We’ll never know. But, really, how bad could it have been under Obama?
McCain gleefully pounced on the senator’s “game-changing” encounter with “Joe the Plumber,” when Obama sensibly promised to “spread the wealth.” “Socialist!” screamed the Reaganites at Fox News. A vote for Obama, they said, is a vote for European-style “job-killing” socialism.
Instead, we got McCain.
Obama electrified us with his call for “hope and change.” He promised a “stimulus” package of nearly $1 trillion to “save or create” 3.5 million jobs. He promised to “invest” in green technologies of the future. He promised a “world-class” education for every man, woman and child – with the federal government taking over the student loan program to eliminate the costs imposed by middleman-banks. He promised new regulations to rein in Wall Street greed. He promised new regulations on bank credit card fees, as well as new EPA rules on industry and factories in order to fight climate change.

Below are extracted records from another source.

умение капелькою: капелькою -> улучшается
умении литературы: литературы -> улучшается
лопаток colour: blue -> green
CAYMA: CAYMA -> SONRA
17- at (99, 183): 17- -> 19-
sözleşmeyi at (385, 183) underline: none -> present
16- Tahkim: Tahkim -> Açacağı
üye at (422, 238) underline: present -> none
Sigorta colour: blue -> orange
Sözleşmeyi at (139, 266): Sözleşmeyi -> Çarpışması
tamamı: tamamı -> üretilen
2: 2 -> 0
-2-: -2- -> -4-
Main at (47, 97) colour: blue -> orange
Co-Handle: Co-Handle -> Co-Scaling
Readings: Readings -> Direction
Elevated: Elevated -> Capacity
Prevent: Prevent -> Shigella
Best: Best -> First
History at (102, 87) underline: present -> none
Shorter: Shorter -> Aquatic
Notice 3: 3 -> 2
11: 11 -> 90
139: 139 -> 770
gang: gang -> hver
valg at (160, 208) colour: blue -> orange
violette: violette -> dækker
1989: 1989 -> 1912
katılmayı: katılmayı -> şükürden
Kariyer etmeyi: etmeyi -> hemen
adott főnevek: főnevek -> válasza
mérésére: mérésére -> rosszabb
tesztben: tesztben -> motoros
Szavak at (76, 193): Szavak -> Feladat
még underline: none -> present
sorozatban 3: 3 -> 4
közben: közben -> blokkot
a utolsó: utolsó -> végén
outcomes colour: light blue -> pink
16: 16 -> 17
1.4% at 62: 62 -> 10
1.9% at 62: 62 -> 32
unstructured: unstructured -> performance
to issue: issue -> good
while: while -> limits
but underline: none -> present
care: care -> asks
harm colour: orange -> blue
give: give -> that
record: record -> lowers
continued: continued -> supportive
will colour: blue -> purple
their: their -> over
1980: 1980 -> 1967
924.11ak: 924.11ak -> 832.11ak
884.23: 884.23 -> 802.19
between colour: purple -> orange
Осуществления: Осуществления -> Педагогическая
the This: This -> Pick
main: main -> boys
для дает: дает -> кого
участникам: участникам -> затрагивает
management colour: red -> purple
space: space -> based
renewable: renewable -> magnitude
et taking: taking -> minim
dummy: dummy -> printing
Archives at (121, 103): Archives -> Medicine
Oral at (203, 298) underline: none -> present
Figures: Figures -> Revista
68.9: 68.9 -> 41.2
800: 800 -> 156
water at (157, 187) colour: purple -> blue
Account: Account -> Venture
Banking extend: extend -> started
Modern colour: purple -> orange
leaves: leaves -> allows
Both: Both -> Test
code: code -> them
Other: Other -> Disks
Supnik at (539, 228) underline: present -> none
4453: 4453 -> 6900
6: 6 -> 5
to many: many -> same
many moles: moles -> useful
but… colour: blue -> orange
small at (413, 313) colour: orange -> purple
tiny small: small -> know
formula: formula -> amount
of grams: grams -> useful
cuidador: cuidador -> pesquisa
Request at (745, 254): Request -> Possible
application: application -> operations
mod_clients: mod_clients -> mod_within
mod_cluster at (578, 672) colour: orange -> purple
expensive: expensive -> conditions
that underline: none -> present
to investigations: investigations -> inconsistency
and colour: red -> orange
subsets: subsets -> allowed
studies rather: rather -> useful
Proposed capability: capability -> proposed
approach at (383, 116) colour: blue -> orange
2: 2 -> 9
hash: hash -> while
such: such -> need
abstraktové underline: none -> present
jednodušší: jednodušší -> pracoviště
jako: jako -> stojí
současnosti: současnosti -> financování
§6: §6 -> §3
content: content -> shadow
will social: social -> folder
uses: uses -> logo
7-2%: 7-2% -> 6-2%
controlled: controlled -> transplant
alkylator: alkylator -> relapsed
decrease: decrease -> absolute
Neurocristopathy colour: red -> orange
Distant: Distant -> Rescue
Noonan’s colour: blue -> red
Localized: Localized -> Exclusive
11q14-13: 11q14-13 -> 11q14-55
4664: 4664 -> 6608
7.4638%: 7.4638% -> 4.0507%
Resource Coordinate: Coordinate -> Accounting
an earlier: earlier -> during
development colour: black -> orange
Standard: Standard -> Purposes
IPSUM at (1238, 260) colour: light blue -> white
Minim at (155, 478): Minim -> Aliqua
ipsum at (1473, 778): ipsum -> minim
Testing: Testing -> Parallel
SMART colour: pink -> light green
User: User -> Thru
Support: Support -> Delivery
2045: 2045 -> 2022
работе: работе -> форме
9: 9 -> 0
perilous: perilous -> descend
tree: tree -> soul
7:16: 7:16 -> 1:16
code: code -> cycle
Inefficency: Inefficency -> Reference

We’ll never know. But imagine how much better off our economy would have been under Obama.
“Recovery Summer” is the term the McCain White House used to describe its expectations for last summer. The economic team laughingly pointed to the so-called “green shoots,” which supposedly signaled brighter days of rapid job growth and rising incomes. “Recovery Summer” is to the McCain administration what “Mission Accomplished” was to President George W. Bush’s. Two and a half years into the McCain presidency, our economy remains sluggish. This recovery flat-out pales in comparison with those of past economic downturns.
Eighteen months remain in McCain’s first, and hopefully only, term. Incredibly, given these dismal economic numbers, he asks for a second. Must we warn you again?